▶ _Task item_: Go through the entries below and pick out every line with "active".

▶ _The data_:
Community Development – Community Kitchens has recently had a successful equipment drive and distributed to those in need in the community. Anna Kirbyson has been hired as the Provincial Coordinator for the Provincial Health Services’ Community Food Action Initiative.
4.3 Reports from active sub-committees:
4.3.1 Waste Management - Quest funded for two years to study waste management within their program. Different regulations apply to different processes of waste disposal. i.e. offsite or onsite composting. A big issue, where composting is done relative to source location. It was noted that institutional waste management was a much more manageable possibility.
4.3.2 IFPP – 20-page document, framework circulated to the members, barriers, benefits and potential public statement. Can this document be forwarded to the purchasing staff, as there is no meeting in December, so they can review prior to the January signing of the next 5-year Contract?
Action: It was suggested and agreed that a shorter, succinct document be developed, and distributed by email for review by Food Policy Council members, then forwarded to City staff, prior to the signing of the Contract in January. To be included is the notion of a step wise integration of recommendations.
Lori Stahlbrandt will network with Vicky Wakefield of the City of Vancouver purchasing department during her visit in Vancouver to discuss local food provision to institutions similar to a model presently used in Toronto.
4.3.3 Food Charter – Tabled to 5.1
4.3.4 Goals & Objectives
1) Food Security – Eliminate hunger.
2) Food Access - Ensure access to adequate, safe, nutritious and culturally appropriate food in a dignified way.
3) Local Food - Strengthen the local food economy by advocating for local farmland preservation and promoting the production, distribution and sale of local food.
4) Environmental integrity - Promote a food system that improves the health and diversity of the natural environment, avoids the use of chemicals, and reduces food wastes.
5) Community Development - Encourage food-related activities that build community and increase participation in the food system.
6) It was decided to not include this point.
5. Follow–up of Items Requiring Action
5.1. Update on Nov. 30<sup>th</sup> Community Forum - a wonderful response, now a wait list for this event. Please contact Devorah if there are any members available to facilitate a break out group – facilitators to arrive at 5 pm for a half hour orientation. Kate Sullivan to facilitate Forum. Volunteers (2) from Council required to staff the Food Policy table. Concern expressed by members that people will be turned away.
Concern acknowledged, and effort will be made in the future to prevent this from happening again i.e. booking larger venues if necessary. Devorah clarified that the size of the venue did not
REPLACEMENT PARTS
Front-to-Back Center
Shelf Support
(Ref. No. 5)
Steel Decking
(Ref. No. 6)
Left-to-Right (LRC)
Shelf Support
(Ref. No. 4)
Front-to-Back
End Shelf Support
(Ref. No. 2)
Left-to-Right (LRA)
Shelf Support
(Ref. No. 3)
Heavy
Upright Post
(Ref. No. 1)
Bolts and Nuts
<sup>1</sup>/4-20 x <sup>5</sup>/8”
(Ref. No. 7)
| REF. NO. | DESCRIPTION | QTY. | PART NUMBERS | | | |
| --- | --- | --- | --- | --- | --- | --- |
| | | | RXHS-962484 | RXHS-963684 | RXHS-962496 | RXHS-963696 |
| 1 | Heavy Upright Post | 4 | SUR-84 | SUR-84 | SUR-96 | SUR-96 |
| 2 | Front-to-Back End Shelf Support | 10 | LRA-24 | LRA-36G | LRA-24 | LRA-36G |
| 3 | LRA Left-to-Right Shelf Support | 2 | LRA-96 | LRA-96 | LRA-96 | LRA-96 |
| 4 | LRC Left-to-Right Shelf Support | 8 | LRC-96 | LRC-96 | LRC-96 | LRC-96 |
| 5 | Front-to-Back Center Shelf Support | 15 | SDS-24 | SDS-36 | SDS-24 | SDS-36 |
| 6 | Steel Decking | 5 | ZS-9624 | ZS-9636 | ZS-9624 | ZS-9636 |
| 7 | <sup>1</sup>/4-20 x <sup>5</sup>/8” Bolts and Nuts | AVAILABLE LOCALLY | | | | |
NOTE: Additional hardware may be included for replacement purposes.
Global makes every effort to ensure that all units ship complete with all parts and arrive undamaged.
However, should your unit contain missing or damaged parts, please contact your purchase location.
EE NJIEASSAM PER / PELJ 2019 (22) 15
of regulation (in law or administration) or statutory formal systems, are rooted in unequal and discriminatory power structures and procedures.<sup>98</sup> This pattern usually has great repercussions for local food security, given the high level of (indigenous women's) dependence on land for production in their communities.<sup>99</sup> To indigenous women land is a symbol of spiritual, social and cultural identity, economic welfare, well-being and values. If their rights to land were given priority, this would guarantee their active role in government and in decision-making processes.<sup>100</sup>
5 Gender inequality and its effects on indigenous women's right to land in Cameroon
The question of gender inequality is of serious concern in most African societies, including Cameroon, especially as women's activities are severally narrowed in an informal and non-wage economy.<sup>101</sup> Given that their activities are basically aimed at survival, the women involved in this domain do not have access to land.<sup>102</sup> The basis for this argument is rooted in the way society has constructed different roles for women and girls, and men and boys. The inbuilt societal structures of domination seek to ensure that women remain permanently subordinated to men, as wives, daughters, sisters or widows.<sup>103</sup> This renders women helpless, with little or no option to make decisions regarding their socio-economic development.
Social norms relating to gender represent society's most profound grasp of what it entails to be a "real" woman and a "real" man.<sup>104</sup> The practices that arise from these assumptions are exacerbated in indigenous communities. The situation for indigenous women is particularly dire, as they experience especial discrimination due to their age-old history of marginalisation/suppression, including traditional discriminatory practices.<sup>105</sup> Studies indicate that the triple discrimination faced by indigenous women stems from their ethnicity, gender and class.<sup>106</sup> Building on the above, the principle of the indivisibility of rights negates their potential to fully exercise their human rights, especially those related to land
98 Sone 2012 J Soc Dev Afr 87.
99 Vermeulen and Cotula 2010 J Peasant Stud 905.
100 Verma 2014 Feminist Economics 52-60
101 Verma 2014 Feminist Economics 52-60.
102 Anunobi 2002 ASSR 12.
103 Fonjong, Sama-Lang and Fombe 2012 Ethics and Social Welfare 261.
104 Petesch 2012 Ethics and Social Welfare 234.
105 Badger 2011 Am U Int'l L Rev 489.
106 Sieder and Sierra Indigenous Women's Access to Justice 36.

▶ _Result for this task_:
4.3 Reports from active sub-committees:
of regulation (in law or administration) or statutory formal systems, are rooted in unequal and discriminatory power structures and procedures.<sup>98</sup> This pattern usually has great repercussions for local food security, given the high level of (indigenous women's) dependence on land for production in their communities.<sup>99</sup> To indigenous women land is a symbol of spiritual, social and cultural identity, economic welfare, well-being and values. If their rights to land were given priority, this would guarantee their active role in government and in decision-making processes.<sup>100</sup>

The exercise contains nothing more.